EXERCISE AIM >>
Go through the listing below, and from the line containing "pinky mcp: (457, 300)" through its last line, transcribe every line exactly, skipping pictures.

INPUT DATA >>
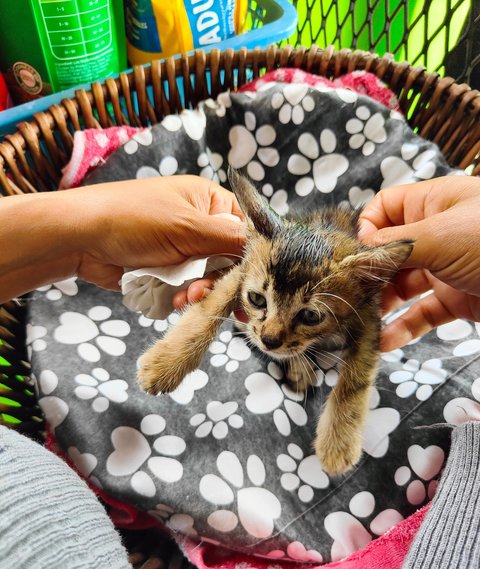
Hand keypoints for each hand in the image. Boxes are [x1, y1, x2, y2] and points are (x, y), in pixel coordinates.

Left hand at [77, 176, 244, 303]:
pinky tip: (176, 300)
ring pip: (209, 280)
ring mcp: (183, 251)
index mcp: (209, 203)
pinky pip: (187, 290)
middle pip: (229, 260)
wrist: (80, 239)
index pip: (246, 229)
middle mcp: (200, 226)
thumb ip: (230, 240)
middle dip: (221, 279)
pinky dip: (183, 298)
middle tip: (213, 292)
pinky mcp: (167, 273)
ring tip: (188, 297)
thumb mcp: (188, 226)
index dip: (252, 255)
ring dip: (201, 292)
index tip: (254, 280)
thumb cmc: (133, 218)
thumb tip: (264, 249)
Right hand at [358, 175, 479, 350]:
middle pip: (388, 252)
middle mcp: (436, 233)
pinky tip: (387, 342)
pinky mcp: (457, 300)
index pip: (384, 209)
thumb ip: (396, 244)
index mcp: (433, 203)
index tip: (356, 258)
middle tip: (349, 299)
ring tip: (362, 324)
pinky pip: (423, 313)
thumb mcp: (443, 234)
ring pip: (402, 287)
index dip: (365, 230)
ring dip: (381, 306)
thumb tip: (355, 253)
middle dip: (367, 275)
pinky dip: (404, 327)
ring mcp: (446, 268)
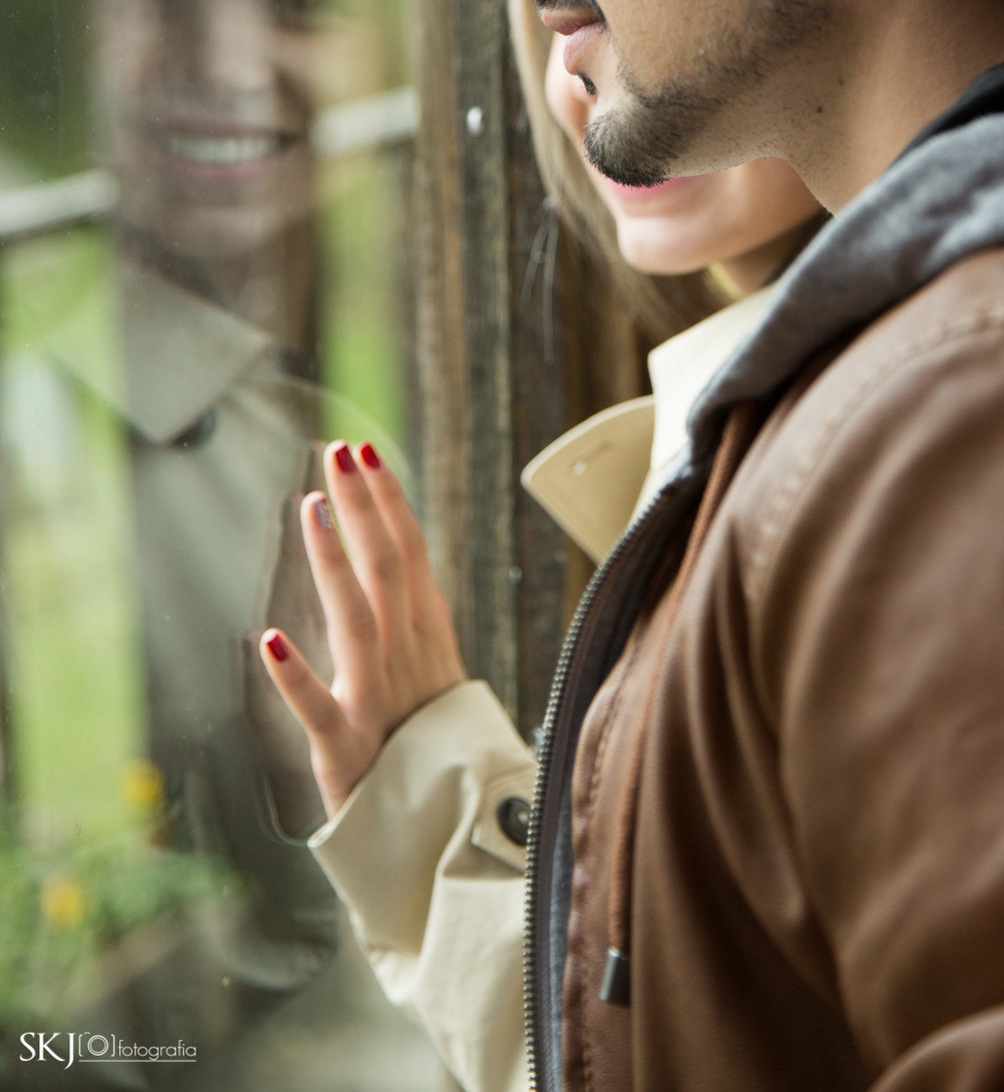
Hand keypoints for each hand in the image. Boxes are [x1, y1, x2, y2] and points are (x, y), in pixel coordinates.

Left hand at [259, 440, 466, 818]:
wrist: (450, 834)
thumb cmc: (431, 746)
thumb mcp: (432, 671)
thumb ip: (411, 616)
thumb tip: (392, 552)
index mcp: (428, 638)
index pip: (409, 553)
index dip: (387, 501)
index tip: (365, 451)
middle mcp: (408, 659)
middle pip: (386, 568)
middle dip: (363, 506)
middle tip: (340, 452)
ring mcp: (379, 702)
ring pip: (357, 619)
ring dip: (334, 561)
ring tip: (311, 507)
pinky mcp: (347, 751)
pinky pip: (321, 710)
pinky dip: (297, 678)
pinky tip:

RESPONSE FOR THIS EXERCISE >>
pinky mcp: (457, 300)
index pip: (384, 209)
thumb ip: (396, 244)
index mcp: (433, 203)
index tip: (356, 258)
middle tip: (349, 299)
ring tip: (362, 324)
pinky pip: (423, 313)
thumb mcp: (443, 234)
ring pip: (402, 287)
index dip: (365, 230)
ring dip: (381, 306)
thumb tip: (355, 253)
middle dip: (367, 275)
pinky dip: (404, 327)
ring mcp: (446, 268)
Hand keypoints for each hand in the image. Boxes are [x1, y1, x2, y2] and points are (x, y), in pixel coordinates.

Left hand at [259, 440, 466, 818]:
wrist: (450, 834)
thumb cmc: (431, 746)
thumb mcp: (432, 671)
thumb ip: (411, 616)
thumb tip: (392, 552)
index mcp: (428, 638)
index pip: (409, 553)
index dip: (387, 501)
index tip: (365, 451)
middle mcp: (408, 659)
middle pip: (386, 568)
middle dip: (363, 506)
middle tip: (340, 452)
ring mcp: (379, 702)
ring pip: (357, 619)
ring dip: (334, 561)
ring tip: (311, 507)
pinky mcp: (347, 751)
pinky pip: (321, 710)
pinky dip: (297, 678)
pinky tip:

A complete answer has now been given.